For this recipe you’ll need:

  • 3 pound head of white cabbage (see note)
    2 tablespoons kosher salt
    1 teaspoon caraway seeds, if desired
    1 quart glass jar (see note)
        1. Quarter the cabbage, then slice or shred thinly.

        2. Put the cabbage in a large bowl and toss with salt. You can cover the cabbage and let it sit until the cabbage starts to break down and the juices are released, about 30 minutes. Or, you can choose the more laborious but quicker method and toss and squeeze the cabbage with your hands for about 5 to 6 minutes until it breaks down.

        3. If you are adding the caraway seeds, toss them in at this time.

        4. Pack the cabbage into the sanitized jar tightly. Use a spoon to smash it down. This squeezes the juices out of the cabbage and allows you to get 3 pounds of cabbage into the jar.

        5. Ideally, you will now have enough cabbage juice to cover the cabbage. If not, you will need to make a brine to top it off. Use 4 ½ teaspoons of salt to 1 quart of spring water. Just dissolve the salt in the water and put the rest in the fridge to brine something else like a pork chop or a chicken breast! I often hear people cover the kraut with a towel while it is fermenting, but as far as I can tell, there is no reason for that unless you aren’t willing to burp the jar now and then. I simply put the lids on the jars and set them in a room temperature place to ferment.

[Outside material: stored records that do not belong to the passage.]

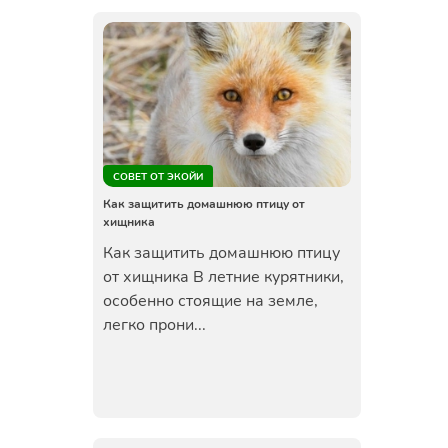
СОВЕТ ОТ ЭКОЙИ
Как защитить домашнюю птицу от
хищника
Как защитить домашнюю птицу
от хищника В летние курятники,
особенно стоящие на земле,
легко прони...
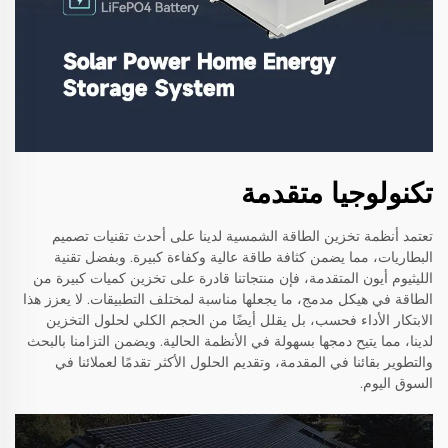
تكنولوجيا متقدمة
تعتمد أنظمة تخزين الطاقة الشمسية لدينا على أحدث تقنيات تصميم
البطاريات، مما يضمن كثافة طاقة عالية وكفاءة كبيرة. وبفضل تقنية
الليثيوم أيون المتقدمة، فإن منتجاتنا قادرة على تخزين كميات كبيرة من
الطاقة في هيكل مدمج، ما يجعلها مناسبة لمختلف التطبيقات. لا يعزز هذا
الابتكار الأداء فحسب، بل يقلل أيضًا من الحجم الكلي لحلول التخزين
لدينا، مما يتيح دمجها بسهولة في الأنظمة الحالية. ويضمن التزامنا بالبحث
والتطوير بقائنا في المقدمة، وتقديم الحلول الأكثر تقدمًا لعملائنا في
السوق اليوم.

        6. The next day, make sure to burp the jar by simply taking the lid off. This is a good time to also confirm the cabbage is underneath the brine. Check the kraut every few days and remove any film, foam or funny stuff floating on the top. You will see bubbling, and that is simply the fermentation happening. When it stops, it's done. If you want to ferment it less, it will be lightly fermented after only a week but usually at 4 weeks, you would consider it completely fermented. Once it is done, pop it in the fridge. It will last for a very long time, or you can can it.

        7. One of the reasons to make your own sauerkraut is so that it doesn’t have to be cooked, like it is in the can. So canning could pose a problem if you follow most directions for it which is to process the quart jars in boiling water for 25 minutes or 20 for pint jars. So if you want cooked sauerkraut, follow those rules. However, if you want more of a fresh sauerkraut then put your filled jars in your water bath canner and bring just to a simmer, remove from water, bring to room temperature and store in a cool dark place. These should keep for a year, just make sure to date the jars!


          Use the freshest cabbage available. You can tell a head of cabbage is fresh in part by its weight. If it is very heavy and feels solid, that is the best indicator. It means the cabbage is full of moisture, and moisture is what you need in your sauerkraut.

          A large jar is easy to use for this recipe because it's easy to sanitize, and you don’t have to figure out how to weight the kraut down. Wash the jar and lid, rinse them well and put them in a 200-degree oven for 30 minutes. This method works especially well if you are doing multiple batches because the jars can stay in the oven until you are ready to use them.